Assignment -
How many lines in the records below contain the string "average", counting only matches in the same letter case? Reply with the number alone.

Dataset entries Start Marker

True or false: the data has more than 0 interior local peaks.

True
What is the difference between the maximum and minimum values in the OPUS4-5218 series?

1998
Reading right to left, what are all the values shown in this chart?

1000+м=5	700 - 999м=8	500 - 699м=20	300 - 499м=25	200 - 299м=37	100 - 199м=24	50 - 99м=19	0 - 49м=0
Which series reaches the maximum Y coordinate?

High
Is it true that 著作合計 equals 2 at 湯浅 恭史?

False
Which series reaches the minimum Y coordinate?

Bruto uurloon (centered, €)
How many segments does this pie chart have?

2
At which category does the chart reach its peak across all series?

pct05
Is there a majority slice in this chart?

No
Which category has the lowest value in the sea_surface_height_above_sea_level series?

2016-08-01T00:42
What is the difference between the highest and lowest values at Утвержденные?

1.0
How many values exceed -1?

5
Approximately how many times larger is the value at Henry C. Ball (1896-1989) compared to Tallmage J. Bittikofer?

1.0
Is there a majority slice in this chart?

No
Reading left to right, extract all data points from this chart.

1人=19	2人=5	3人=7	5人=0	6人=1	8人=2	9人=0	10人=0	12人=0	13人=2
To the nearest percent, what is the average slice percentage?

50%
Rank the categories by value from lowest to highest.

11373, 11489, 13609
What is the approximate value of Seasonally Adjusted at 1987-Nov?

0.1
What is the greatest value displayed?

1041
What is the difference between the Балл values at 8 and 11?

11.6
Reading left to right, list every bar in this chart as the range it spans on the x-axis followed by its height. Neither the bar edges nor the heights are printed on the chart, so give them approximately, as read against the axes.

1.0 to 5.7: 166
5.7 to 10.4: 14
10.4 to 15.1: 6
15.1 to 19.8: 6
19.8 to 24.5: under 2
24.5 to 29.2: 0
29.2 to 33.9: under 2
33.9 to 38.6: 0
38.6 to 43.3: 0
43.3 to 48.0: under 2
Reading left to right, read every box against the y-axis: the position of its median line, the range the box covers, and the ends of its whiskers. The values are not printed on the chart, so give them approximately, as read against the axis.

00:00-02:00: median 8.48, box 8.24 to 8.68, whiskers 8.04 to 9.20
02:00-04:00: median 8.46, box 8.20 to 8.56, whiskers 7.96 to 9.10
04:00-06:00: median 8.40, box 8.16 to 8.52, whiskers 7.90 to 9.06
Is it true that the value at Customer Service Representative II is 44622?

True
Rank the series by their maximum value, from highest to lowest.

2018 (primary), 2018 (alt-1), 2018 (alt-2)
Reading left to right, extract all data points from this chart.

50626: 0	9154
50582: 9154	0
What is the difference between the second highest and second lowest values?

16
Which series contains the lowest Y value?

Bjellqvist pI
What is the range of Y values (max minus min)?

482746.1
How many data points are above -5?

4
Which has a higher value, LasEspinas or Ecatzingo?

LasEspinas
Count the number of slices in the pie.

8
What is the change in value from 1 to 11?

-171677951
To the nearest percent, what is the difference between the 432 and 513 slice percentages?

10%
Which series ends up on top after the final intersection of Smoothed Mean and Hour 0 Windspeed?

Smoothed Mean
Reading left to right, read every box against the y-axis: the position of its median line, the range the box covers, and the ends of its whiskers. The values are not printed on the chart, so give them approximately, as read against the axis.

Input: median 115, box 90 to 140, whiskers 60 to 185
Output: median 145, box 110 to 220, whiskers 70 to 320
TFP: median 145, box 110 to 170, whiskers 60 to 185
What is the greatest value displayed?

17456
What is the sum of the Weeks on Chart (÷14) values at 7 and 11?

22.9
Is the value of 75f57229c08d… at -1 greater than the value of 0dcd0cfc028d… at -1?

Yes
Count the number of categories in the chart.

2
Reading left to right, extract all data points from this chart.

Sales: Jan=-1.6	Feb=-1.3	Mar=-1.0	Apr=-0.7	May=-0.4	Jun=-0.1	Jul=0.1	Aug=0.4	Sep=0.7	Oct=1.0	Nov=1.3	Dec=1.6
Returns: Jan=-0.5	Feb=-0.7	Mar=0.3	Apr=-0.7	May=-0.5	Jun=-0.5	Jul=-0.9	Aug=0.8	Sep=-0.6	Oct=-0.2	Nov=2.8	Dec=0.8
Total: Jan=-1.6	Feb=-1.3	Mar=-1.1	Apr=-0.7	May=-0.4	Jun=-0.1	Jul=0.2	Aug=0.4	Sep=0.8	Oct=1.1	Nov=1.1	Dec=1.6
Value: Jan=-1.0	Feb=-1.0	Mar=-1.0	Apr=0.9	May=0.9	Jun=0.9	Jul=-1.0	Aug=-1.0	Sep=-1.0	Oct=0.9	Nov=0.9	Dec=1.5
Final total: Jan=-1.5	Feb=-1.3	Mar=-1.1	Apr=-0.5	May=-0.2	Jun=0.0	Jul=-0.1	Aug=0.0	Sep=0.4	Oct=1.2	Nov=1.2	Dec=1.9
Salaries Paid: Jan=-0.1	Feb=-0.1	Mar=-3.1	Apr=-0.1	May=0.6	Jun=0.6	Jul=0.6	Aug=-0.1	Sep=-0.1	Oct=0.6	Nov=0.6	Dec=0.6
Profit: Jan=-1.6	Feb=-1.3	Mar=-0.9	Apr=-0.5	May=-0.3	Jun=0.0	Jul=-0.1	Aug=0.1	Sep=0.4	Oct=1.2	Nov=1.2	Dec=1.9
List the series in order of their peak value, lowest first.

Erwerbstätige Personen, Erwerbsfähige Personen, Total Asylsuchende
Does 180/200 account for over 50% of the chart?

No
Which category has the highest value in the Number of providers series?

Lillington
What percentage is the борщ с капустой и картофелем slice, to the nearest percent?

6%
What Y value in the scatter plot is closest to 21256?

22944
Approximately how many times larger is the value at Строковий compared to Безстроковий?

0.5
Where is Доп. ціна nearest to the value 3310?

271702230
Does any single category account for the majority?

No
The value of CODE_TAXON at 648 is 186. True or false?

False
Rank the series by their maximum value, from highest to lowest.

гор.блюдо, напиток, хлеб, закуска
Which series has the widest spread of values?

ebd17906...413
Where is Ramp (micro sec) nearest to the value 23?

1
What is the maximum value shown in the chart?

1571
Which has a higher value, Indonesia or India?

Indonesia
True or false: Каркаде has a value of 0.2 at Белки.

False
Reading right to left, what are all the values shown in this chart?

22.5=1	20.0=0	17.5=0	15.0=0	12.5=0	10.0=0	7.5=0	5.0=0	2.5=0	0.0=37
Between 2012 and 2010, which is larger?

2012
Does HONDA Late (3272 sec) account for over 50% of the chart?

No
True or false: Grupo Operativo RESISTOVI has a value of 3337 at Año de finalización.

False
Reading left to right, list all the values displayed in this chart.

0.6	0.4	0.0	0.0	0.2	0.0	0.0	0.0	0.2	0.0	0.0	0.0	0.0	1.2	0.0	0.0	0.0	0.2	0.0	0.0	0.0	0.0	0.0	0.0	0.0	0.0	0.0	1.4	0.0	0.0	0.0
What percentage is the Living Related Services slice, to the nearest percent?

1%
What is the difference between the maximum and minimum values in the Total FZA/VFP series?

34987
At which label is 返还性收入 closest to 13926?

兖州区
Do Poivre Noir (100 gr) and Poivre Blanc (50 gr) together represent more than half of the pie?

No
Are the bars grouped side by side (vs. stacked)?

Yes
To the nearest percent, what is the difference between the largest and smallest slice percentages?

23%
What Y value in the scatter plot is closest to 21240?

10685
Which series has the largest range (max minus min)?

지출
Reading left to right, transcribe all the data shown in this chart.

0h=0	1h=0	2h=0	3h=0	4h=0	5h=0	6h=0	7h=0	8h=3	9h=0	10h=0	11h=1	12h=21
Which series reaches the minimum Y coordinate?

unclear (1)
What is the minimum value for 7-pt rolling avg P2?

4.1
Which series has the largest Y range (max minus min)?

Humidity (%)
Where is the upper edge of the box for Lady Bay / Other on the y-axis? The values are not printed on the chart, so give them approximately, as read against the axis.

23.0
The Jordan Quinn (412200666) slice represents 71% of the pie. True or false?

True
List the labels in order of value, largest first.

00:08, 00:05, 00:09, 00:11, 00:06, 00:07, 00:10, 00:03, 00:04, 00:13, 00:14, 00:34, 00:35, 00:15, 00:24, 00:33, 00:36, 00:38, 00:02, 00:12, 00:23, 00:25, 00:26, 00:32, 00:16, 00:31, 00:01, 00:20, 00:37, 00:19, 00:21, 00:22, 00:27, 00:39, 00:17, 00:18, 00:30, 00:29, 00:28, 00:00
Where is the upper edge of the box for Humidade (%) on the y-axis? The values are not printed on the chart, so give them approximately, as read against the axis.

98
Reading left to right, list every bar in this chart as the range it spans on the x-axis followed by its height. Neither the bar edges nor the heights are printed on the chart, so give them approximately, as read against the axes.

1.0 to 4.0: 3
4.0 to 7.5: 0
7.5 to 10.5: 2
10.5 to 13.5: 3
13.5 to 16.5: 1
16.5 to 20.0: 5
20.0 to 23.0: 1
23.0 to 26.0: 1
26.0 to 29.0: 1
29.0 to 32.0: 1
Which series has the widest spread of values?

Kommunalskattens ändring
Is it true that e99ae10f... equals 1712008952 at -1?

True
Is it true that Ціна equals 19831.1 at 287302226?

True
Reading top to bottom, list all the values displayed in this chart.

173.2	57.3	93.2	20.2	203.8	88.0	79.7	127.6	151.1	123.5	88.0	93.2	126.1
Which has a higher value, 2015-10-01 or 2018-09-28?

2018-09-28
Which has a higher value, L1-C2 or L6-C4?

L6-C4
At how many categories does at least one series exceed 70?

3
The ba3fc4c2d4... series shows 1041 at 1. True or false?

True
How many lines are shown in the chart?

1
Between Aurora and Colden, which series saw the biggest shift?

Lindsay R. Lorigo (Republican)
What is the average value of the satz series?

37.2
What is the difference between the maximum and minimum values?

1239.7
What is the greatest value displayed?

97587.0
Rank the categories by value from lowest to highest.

Dataset entries End Marker

Task result -
2